(Source passage):
□ □ □ □
How did Apache Cassandra start?
Cassandra was developed at Facebook as a way to handle the huge volumes of data that the company was creating as part of its messaging services. In 2008, very few companies had to deal with that challenge of scale, so they had to develop a new way to manage all that data. Following that development phase, the Facebook team decided to open source Cassandra and it was picked up by the Apache Software Foundation.
At the same time, Jonathan Ellis discovered that Cassandra was a great fit to scale the data processing for Rackspace’s thousands of customers, and for the still-young but increasingly important space of native cloud applications. It was a big change in thinking, and that new approach was perfect for Cassandra. He took on the lead role for the Apache Cassandra™ Project team for the next seven years.
Following this, he formed DataStax as a commercial company to support organisations that wanted to deploy applications based on Cassandra. Since then, the company has developed and now has more than 400 customers worldwide that rely on DataStax for an enterprise-ready version of Cassandra.
How has DataStax supported Apache Cassandra between then and now? Any changes?
Jonathan was instrumental in the beginning. He helped set up and run how Cassandra was supported and developed at the start. He handed the project chair role over a couple of years ago when we felt the community could take over more of the direction and management of the open source development side. Since then, more developers and committers have joined. Companies like Uber and Apple have provided their own improvements and development work back to the community.
DataStax continues to support Cassandra – around 85 percent of the commits on the code base come from developers working for DataStax. We want Cassandra to continue as a successful open source project that meets the needs of developers.
How do you see Cassandra fitting into modern applications and services?
A: I joined DataStax three years ago, and I have seen how companies have had to change their approach towards data during that time. It’s not just about big data now – it’s about using that data right when someone is making a decision around what they need. This could be a shopping purchase, a content recommendation, a public safety decision… anything that has to be done in the moment. Cassandra is a perfect fit for that, and that’s why so many Internet scale companies choose Cassandra for their applications.
However, there’s a much wider trend taking place around data too – multi-model. There are other new technologies like real-time analytics and graph analytics that need their own approaches. Companies don’t want to run in siloes, where they have to complete multiple changes around their data in order to analyse it and use it effectively.
DataStax Enterprise (DSE) provides a multi-model approach where you can process and analyse data in multiple ways based on the requirements within that application and how that can suit customers better. Graph is better for showing up relationships between items within your data – for example, if there are similarities between customers and their purchases. Real-time analytics is essential so you can make decisions around those transactions as they are taking place, rather than after the fact. Search is essential and has to be included so you can query and interrogate that data over time.
All of these technologies help turn data from something you store and look at later into an asset that you can use in the moment. This ability to run in real-time makes a huge difference to digital transformation initiatives, and multi-model data management helps make that happen.
What’s the future for Cassandra, and for cloud?
The world is turning towards the cloud. There’s been a push towards public cloud services due to the flexibility and speed that they support, but there’s also been a recognition that these services come with costs. Firstly, cloud services are not necessarily cheaper when you factor in all the costs involved. Secondly, there’s an element of lock-in that can occur when you start building your applications and services on multiple tools from a single cloud provider. Thirdly, as every enterprise moves to the cloud, they end up being in a Hybrid architecture which has some very important implications, particularly with respect to the data.
Platforms like Cassandra and DSE can help here. You can run Cassandra across multiple clouds – so AWS and Azure, or Azure and Google Cloud Platform – and across private and public cloud services. This latter approach is what we see enterprises adopting.
Enterprises want the flexibility and expansion capabilities that public clouds provide, but they also want to own their destinies when it comes to their data. They see the potential costs that can come with migrating away from, or between, public clouds, and they don’t want to fall into that trap. They have also seen the hidden costs that come around cloud migration – where you have to change or rewrite apps in order to move them from one cloud to another, for example. Using Cassandra means that you can avoid this cost, rather than being locked to a specific public cloud provider.
For enterprises that want to run hybrid cloud, and want help supporting those applications, DataStax supports production deployments of Cassandra using DSE. This approach makes sense to enterprises that want to run at scale and manage their own data, rather than being too reliant on another enterprise that might compete with them in the future.
□ □ □ □
(Data):

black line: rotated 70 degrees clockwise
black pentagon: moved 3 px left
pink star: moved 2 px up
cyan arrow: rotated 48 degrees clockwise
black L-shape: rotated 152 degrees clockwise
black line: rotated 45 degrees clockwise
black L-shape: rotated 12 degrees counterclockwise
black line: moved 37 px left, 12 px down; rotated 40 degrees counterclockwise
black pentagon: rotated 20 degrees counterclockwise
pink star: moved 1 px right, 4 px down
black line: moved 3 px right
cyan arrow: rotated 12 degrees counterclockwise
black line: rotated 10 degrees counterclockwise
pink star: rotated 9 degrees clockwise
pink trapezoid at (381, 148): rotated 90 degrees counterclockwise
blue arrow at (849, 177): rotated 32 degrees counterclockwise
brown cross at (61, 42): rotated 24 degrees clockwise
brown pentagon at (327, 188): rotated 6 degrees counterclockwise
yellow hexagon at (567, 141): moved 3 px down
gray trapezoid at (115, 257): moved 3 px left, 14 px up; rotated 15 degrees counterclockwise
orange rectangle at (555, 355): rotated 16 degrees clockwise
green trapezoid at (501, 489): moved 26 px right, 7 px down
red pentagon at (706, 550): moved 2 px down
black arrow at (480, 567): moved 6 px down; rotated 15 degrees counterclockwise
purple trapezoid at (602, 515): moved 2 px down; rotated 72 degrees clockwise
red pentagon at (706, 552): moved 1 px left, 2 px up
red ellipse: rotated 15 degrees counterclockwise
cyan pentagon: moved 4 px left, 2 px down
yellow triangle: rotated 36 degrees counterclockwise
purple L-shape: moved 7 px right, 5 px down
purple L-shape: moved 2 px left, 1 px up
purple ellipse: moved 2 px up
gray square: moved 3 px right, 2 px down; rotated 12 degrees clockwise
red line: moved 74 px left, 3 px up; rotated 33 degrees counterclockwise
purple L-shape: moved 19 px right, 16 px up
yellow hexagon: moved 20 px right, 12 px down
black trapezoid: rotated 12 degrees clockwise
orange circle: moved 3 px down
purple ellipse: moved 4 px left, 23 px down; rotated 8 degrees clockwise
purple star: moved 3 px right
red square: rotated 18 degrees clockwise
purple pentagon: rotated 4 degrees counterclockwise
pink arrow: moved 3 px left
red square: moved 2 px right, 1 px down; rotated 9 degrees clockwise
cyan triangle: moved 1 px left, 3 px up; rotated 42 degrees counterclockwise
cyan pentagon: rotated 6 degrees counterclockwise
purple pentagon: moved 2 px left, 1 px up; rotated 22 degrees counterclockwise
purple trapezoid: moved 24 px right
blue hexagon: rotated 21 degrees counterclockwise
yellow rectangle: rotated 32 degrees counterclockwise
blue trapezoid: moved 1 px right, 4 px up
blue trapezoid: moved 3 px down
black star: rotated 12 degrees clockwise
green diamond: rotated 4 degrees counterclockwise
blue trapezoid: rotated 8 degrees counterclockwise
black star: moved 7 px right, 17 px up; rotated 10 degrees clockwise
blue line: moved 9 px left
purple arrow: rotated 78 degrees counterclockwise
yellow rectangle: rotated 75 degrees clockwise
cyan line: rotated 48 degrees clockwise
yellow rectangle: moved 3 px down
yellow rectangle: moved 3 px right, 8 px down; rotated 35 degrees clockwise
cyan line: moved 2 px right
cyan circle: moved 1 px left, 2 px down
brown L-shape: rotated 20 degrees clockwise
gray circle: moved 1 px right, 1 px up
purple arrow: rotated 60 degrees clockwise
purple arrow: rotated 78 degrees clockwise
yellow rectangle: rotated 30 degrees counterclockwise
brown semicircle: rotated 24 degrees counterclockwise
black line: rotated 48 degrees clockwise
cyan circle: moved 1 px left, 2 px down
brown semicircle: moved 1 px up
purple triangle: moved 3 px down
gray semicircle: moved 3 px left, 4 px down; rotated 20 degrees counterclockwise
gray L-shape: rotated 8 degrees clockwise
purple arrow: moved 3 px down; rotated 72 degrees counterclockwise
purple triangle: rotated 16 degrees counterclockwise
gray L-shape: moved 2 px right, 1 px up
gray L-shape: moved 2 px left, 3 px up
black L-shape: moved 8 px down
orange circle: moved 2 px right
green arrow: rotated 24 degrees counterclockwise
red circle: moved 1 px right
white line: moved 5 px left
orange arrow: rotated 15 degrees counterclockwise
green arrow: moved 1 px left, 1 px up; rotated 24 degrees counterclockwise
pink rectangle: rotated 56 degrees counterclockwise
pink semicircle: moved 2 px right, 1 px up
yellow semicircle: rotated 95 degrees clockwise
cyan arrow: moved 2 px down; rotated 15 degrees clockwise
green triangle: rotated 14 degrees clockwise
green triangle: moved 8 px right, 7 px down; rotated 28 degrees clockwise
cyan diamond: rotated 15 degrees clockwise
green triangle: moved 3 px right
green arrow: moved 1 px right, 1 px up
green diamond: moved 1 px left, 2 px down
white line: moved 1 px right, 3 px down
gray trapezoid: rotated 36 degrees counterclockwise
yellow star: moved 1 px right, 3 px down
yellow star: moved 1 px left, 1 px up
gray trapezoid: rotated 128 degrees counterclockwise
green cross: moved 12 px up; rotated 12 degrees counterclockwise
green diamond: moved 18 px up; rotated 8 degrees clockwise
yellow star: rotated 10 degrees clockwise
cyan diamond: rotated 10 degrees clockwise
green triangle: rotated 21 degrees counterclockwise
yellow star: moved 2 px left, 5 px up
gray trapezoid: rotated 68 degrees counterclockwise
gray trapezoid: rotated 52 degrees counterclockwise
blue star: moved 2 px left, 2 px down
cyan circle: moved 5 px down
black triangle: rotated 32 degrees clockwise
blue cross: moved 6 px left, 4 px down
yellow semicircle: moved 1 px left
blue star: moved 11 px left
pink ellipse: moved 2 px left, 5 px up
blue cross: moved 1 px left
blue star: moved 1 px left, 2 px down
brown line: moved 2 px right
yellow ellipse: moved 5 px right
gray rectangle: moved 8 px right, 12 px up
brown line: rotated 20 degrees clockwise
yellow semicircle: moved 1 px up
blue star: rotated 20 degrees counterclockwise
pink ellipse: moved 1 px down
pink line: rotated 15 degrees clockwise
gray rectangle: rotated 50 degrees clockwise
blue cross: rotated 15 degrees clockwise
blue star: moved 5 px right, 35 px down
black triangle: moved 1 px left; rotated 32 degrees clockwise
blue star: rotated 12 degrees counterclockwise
□ □ □ □
(Problems and tasks):
(a) Condense the interview paragraph that opens "The world is turning towards the cloud" into a short list, keeping its main facts.
(b) Copy out the passage of the interview starting with "Following this, he" and going on through "version of Cassandra.".
The entries come from a separate source that has nothing to do with the interview.

(Responses to the exercise):
(a)
- The world is moving to the cloud. Public cloud services draw users with their flexibility and speed, but they come with costs:
  - Once all costs are counted, cloud services are not necessarily cheaper.
  - Building applications and services on multiple tools from a single cloud provider can lead to lock-in.
  - As every enterprise moves to the cloud, it ends up with a hybrid architecture, which has important implications, especially for data.

(b)
Following this, he formed DataStax as a commercial company to support organisations that wanted to deploy applications based on Cassandra. Since then, the company has developed and now has more than 400 customers worldwide that rely on DataStax for an enterprise-ready version of Cassandra.